Robert Smith: A Birthday Full of Sad

I remember standing in front of the televsion as a small child watching drops of water fell upon a stalagmite as a funeral dirge blared from speakers that had seen better days. As a tiny misanthrope, these two things, caves (where stalagmites are birthed) and funeral dirges, spoke to my soul. At the tender age of 8, this first glimpse of Lovesong began my love affair with The Cure.

Obviously, I couldn’t rush out and get music because the internet had not yet been invented and I had no job. This made me even more sad. The world was not smiling upon me and this made my love for all things Robert Smith all the more apparent. He was singing my childhood pain while wearing eyeshadow and lipstick under a head of hair that was wild and crazy like my young emotions.

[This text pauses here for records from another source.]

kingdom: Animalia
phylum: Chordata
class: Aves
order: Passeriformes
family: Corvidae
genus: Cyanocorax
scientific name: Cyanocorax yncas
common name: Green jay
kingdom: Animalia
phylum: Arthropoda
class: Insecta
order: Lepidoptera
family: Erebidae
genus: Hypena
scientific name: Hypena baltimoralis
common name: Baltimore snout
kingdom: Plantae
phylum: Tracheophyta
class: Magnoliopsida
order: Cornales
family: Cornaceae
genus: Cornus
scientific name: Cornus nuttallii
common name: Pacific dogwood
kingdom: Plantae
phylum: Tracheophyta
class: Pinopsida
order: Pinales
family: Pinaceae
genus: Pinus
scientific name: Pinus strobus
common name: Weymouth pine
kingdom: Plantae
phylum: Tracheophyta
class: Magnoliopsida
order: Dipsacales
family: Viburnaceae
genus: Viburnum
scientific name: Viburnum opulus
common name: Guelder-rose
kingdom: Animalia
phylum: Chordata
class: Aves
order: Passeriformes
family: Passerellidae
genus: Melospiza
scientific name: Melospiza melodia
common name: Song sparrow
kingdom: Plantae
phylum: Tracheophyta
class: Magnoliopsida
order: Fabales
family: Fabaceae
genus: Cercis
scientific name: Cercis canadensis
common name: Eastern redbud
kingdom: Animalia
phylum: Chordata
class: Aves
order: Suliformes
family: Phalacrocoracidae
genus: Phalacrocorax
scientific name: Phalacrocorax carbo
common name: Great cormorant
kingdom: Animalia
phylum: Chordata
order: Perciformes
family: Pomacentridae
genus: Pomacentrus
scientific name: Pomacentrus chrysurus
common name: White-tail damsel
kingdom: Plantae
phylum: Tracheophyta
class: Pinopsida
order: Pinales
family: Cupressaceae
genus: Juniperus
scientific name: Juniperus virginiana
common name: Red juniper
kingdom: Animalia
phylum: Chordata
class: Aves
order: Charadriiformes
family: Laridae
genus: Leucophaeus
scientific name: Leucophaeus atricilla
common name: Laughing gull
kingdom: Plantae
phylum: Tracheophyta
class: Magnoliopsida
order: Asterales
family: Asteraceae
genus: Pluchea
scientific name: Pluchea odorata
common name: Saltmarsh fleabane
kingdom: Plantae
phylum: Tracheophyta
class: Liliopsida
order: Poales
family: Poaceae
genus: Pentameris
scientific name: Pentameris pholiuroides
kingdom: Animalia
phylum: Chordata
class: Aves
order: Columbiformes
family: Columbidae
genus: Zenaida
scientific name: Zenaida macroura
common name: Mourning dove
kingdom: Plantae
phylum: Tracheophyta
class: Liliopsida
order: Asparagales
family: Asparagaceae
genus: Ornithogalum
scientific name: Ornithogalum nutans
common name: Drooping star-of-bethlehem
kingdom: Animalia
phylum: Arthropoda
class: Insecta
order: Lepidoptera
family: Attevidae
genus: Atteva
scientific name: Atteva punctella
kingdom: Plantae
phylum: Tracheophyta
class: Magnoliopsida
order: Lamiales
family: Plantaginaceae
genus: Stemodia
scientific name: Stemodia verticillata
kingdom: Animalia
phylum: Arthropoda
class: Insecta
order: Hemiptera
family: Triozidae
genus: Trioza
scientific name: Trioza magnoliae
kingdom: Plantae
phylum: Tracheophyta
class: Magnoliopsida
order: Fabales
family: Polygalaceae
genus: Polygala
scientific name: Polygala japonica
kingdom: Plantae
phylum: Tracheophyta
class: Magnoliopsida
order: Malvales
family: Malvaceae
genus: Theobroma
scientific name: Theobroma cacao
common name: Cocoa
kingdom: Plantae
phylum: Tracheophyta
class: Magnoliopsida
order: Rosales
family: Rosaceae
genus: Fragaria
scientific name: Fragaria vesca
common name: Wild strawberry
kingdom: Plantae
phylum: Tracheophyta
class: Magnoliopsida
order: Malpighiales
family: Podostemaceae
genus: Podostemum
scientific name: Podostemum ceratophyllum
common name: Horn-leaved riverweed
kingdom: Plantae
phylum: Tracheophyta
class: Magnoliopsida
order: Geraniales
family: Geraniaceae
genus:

It wasn’t until sometime later that I was able to stand on the edge of the deep green sea that was The Cure’s music. When I lived in Germany, my caretaker had a friend that displayed a “Boy’s Don’t Cry” on her barracks wall. Strangely, a 20 something year old and a child of only 13 years could bond over their love for this band. She used to let me sit in her room and listen to all of her albums. It was a glorious time of EPIC SADNESS.

I didn’t know what Goth was back then. I just knew I was always sad because living sucked and Robert Smith made me happy because “HOLY SHIT SOMEONE FEELS LIKE ME!” So there I was, alone and eating lunch with the other band nerds in middle school talking about bands like Depeche Mode, NIN, Bauhaus, and well, you get the tragic idea.

It wasn’t until high school, when I could save my lunch money and scam those weird music clubs that sent you 20 CD’s in the mail for a penny that I was able to develope the musical tastes of most meloncholy mall goth.

Things I can thank Robert Smith for:

  • My love of cats.
  • My love of sadness.
  • My love for locking myself in my room with tea candles lit as I cry.
  • My love of caves.

Now that I am done rambling on about my love for The Cure, I just want to wish Robert Smith the best birthday ever. You know, because he deserves it. He deserves it because he saved from the despair of my youth and oh so sad emotions.

So, today, Robert Smith, I just want to give you this:

See? All cats ARE grey. Happy Birthday, Robert Smith!